That's true. Relying on norms is a problem.

But, I think it's still worth pointing out that there has been a wild shift.

Maybe there have never been good Republicans. Maybe. That's irrelevant.

Consider the man who took down McCarthy: a republican crushing a "fellow" republican. There existed a point, where the man who asked "Have you no decency?" Was "on the same team".

There is nuance to the conversation. I don't ask a republican to be ashamed for identifying as a republican. I only ask them to be ashamed of the state of the Republican party. Don't tell people you're the party of Lincoln. BE the party of Lincoln.

[–] [email protected] 6 points 6 months ago (2 children)

"How Democracies Die" goes into quite a bit of detail about this -- basically, it is impossible to run a system purely by making the right laws, because the system is made of people. The laws can say whatever you want. If the people start to betray them, the system will fold.

In practice (so says the book) every single democratic government depends on a structure of norms, and violation of norms and laws goes hand in hand to form the eventual collapse into fascism when it happens.

They also say that resistance from the establishment conservatives (that the fascists are trying to invade and co-opt from within) is generally the key factor that can prevent a fascist takeover. Which is pretty fuckin worrying when you look at the modern Republicans.

[–] [email protected] 0 points 6 months ago (1 children)

resistance from the establishment conservatives (that the fascists are trying to invade and co-opt from within) is generally the key factor that can prevent a fascist takeover.

That's a very idealist understanding of fascism, I'm not sure your book is worth anything if the author thinks fascism just a thing that happens and can be stopped by individuals instead of examining the system that creates the conditions for fascism.

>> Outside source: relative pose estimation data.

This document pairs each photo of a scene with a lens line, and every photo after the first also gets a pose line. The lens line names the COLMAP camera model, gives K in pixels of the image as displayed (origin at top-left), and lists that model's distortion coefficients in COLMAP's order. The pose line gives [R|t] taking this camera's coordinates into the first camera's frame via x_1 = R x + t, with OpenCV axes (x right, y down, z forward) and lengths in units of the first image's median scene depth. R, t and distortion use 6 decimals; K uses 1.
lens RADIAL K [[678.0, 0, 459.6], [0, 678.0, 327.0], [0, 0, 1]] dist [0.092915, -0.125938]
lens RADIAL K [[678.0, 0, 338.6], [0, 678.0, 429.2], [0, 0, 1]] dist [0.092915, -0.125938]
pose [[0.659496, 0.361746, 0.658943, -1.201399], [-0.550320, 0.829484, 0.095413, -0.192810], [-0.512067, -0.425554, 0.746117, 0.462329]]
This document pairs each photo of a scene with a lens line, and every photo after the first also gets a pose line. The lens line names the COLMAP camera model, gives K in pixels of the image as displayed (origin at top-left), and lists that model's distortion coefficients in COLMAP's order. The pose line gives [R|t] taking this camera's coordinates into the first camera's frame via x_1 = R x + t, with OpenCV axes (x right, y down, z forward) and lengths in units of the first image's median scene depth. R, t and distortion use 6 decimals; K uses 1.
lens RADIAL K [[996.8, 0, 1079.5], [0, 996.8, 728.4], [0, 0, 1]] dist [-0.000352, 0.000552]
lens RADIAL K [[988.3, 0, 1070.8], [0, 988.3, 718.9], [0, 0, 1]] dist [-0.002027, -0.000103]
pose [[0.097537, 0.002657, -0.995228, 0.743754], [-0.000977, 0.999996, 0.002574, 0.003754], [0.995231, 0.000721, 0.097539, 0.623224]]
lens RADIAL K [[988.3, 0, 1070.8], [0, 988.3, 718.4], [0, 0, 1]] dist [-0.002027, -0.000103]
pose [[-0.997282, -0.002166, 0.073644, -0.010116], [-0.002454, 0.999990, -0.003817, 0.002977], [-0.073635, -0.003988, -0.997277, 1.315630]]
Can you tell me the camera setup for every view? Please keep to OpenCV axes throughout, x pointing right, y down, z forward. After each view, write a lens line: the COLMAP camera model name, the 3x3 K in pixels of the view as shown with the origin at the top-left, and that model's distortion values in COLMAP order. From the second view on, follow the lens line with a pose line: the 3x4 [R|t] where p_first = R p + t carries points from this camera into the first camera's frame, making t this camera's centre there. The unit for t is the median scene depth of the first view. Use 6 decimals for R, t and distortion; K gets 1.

[–] [email protected] 3 points 6 months ago* (last edited 6 months ago)

Learning from people even if they don’t agree with all of your existing conclusions, or want to present well researched facts and conclusions that are outside the scope of your favorite model and your favorite facts to present, is a good thing, not a bad thing.

Case in point: I am genuinely curious, what would you say is the way to structure a society so that it won’t have within it the natural ingredients for collapsing into fascism over time? If you’re going to say (I assume) that capitalism will inevitably turn into fascism as time goes by?

(The book is obviously more complete and well researched than my one sentence summary alone, since it draws from 10-20 countries and the exact details of how fascism arose or didn’t in each one, and what might be the factors that were instrumental in why it happened the way it did in each. That factual analysis and examination of history to see how reality tends to play out I think is pretty invaluable to being able to understand. That said, your broader point, that maybe we shouldn’t get too deep into the nuts and bolts of how things play out once they reach the crisis point without looking firmly at the factors that brought the countries to the crisis point in the first place, I actually think is a really good point.)

[–] Windex007 -2 points 6 months ago (1 children)

Interesting.

Makes me kinda sad that there is a democrat mentality that there CAN'T be a good Republican. It politically disincentivises any republican to be that voice.

Which is probably why the Russian interference playbook is to reinforce the notion that there can not be a good Republican (or democrat).

[–] [email protected] 2 points 6 months ago

Tell me one republican policy that is good. No more weapons for Ukraine doesn't count because they only think they need those weapons to use on Mexico, Iran, and China.

If the end result of every policy a politician supports is bad, how can they be a good politician?